24 de abril de 2008

26 de Abril


34 anos depois, Helena continua presa na sua torre de marfim. É num dos lugares mais conhecidos da velha Lisboa, a cidade das hortas, das luzes amarelas incandescentes a girar no brilho da noite, do trânsito e das pombas pousadas nos beirais. Da rotunda do Marquês, uma espécie de metáfora do mundo: e se alguém morresse às voltas na rotunda, à procura do Marquês, de si, de um caminho?

Como escondida no cavalo de Tróia, Helena em Lisboa, numa casa velha, de fachada rosada, presa em si própria por não poder descer à rua. Por não poder descer a rua.

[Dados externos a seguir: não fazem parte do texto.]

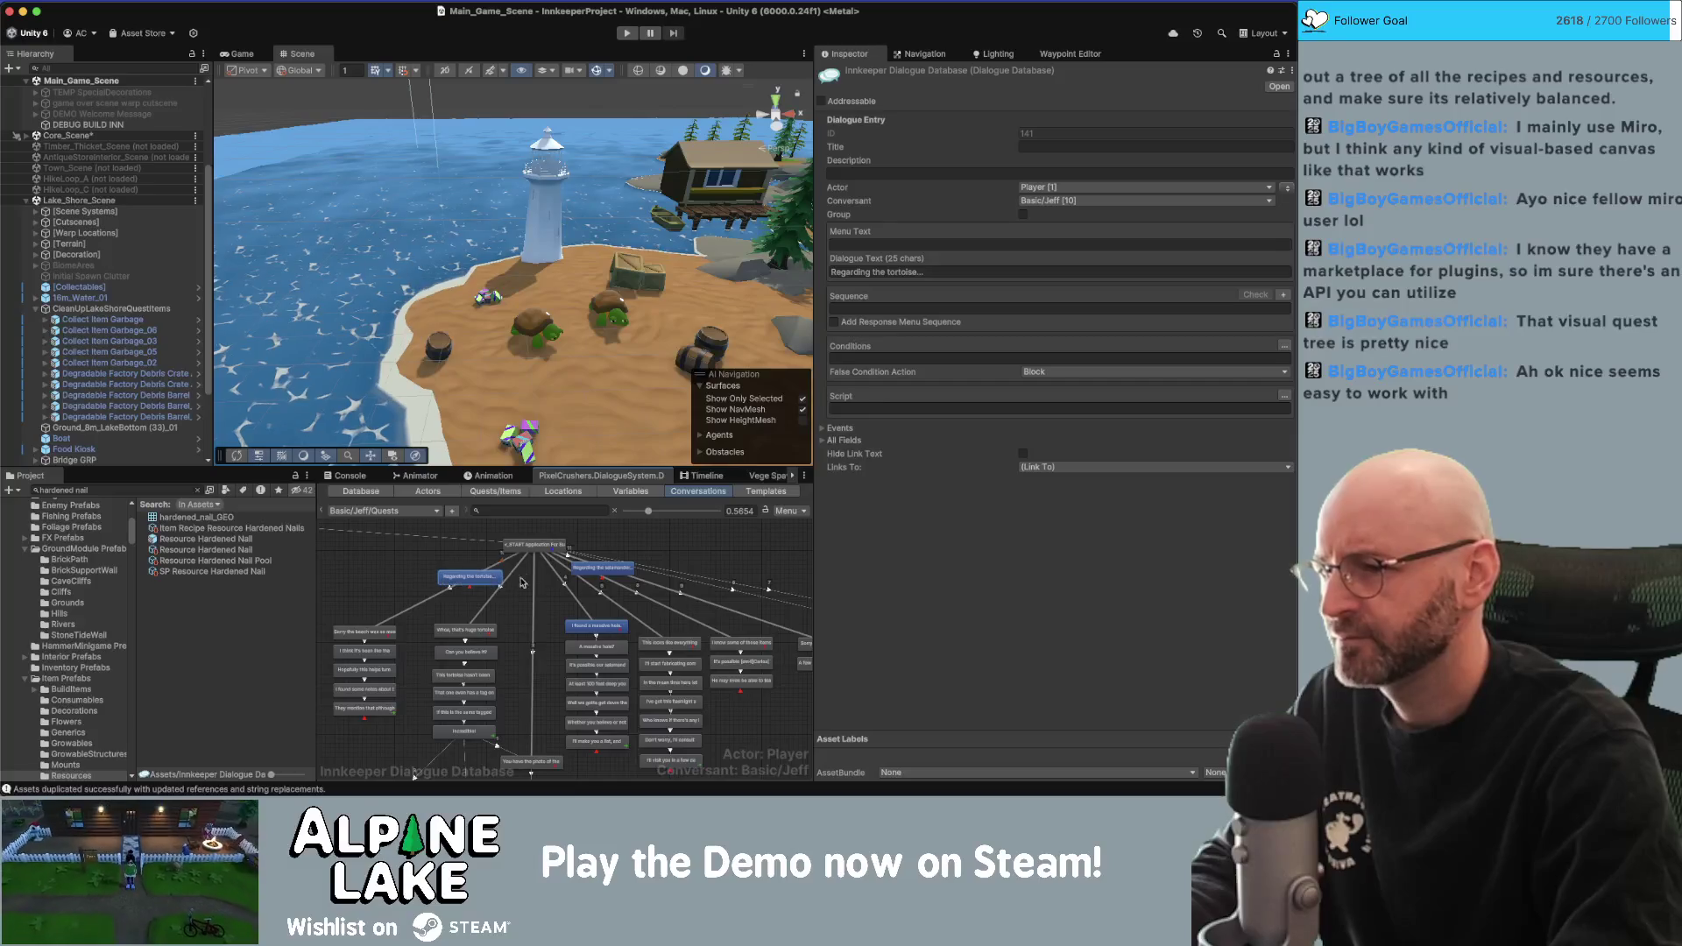
scroll(562, 577, "up", 3)
scroll(519, 624, "up", 2)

A explicação, surrealista, dá conta das vontades de um senhor feudal – o seu senhorio – que entende que a colocação de um elevador no exterior do prédio que a faça descer do seu pedestal de rodas prejudica a imagem do prédio: a imagem, o prédio, um lugar que se quer parado no tempo para poder parecer bem a quem passa. Não se pára o trânsito, que assim não pára, ou pára mal.

Lá em baixo, o olhar de Helena – o olhar lindo lá da banda - está na chuva que desce a calçada e se esgueira pela berma do passeio, a dar com a Ajuda, o Calvário, a 24 de Julho e o Tejo final.

34 anos depois, Helena está presa dentro de si própria. Outras Helenas, noutras ruas, noutras cidades, encontram olhares umas nas outras, como se pressentissem a Liberdade.

34 anos depois, uma liberdade ainda e só pressentida.